Oddly enough, this was a rental request from Ms. Hipster. “Balderdash,” said I, “this summer blockbuster Michael Bay pabulum will be nothing but rubbish–pure rubbish!”
Turns out my lame British self was only half right. Was this anything but a giant explosive Bruckheimer-type machine? Nope. Did it have some of the most ludicrous plot points and fake technology loopholes since Will Smith uploaded the “virus” to the alien mothership via his Sony VAIO in Independence Day? Yes? Script inconsistencies? Surely. Over the top acting? You betcha.
So what made this thing so damn entertaining? I mean I wanted to hate the thing, but kept finding myself charmed by toys I once kept in my closet and lost just about every piece to. What did the Gobots do to deserve this disrespect? After all, they were first. I only vaguely remember the Transformers cartoon, from which they presumably took the Transformer’s personalities in this film version. While I played with my Transformers, I don’t recall them doing a lot of talking, but maybe I was an uninventive boob.

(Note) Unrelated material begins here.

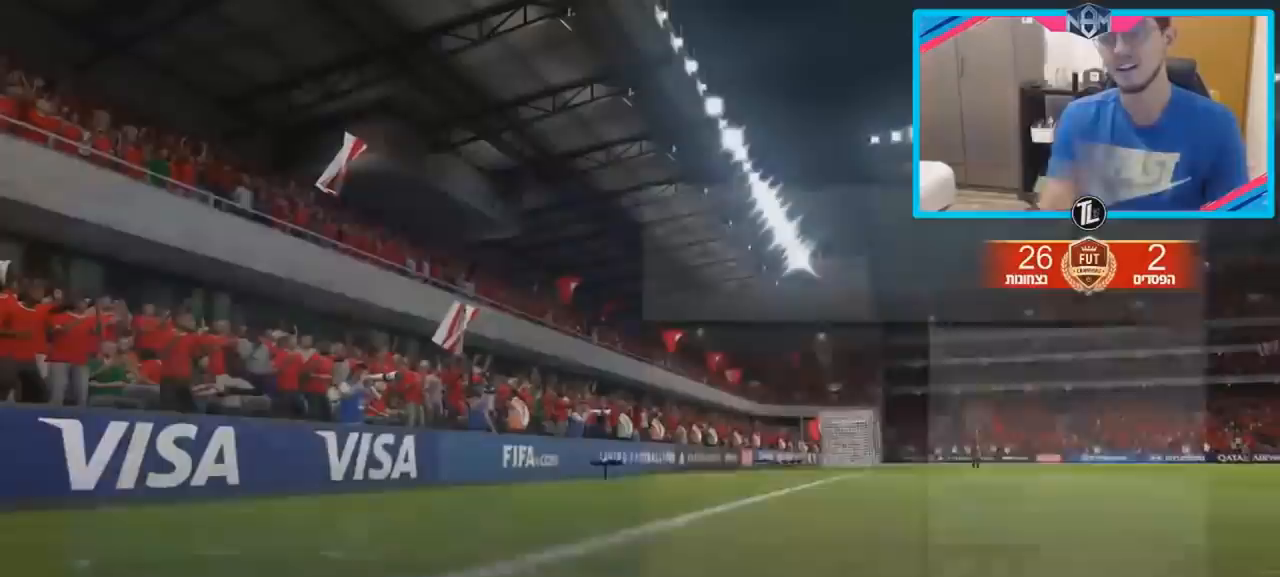
{"buttons": [], "left_stick": "center", "right_stick": "center", "events": []}
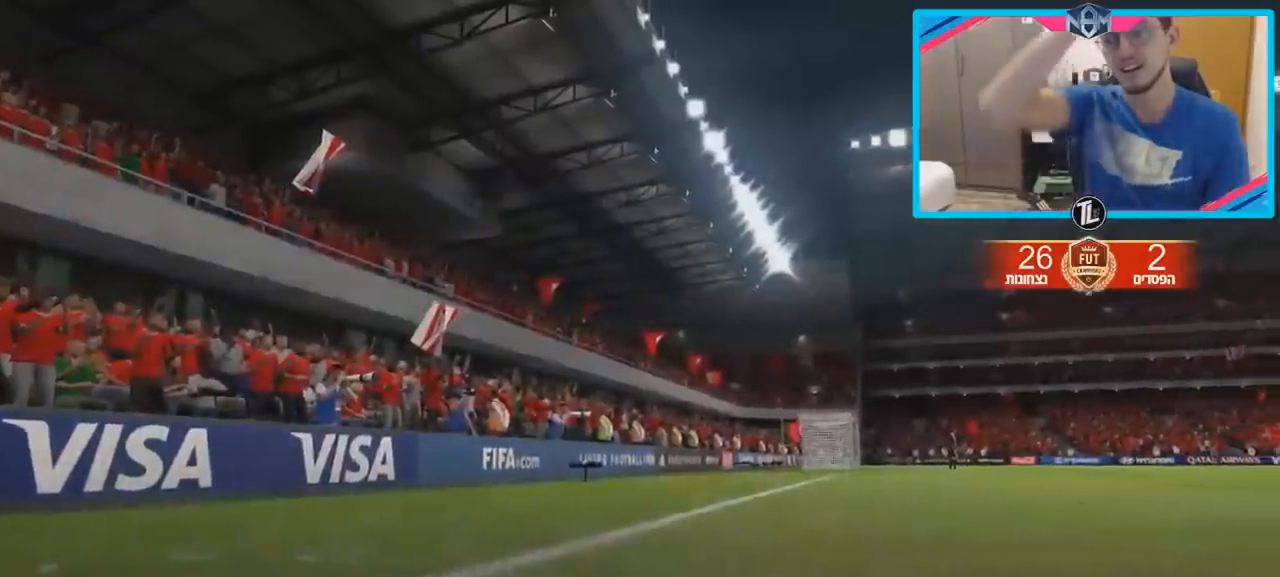
{"buttons": [], "left_stick": "center", "right_stick": "center", "events": []}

But back to the fact that I actually didn’t hate this movie. I must have said, “Oh come on!” like fifty times, but I suppose it’s not a sci-fi blockbuster without some preposterousness. And however hard I wanted to hate Shia LaBeouf’s completely over-the-top, manic performance, I can’t help but like the kid. Chalk it up to the sentimentality of being one of five people who watched the second season of Project Green Light, but the dude has something. It didn’t hurt that his co-star, Megan Fox, is indeed just that. The camera absolutely loves her–and I imagine so does a whole nation of horny 15-year-old boys.

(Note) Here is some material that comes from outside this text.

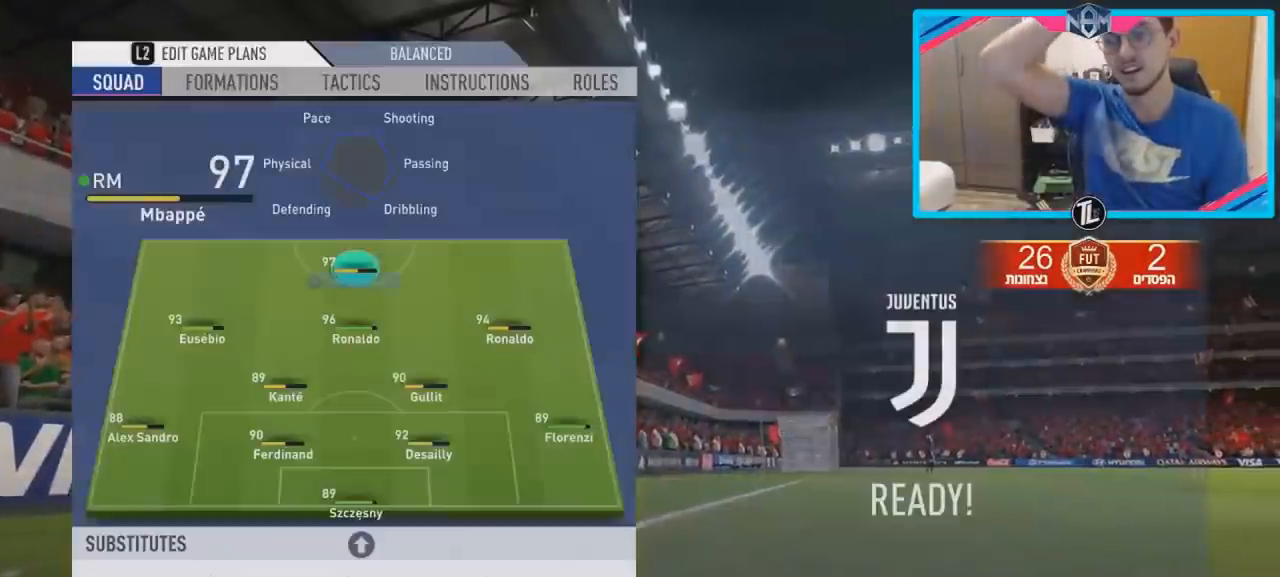
{"buttons": ["DPAD_DOWN"], "left_stick": "center", "right_stick": "center", "events": [[383, "DPAD_DOWN", "down"]]}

If you can put aside some silliness, and all the aforementioned issues (including the fact that at three different times one of the main characters in the plot is called Shia LaBeouf’s grandfather, great grandfather and great great grandfather–continuity be damned), this thing is just the ultimate in eye-candy and out-and-out fun. I was never bored, my attention never wavered and I got to see lots of American cars turn into robots and shoot stuff. It’s tough to give automobiles personality, but Mann somehow pulls it off. Giving them a sense of humor and some goofiness probably helped. I suppose when you expect so little, there can be nothing but upside. This is definitely a big screen TV and surround sound kind of experience, so just pop some corn, sit back and let your mind go.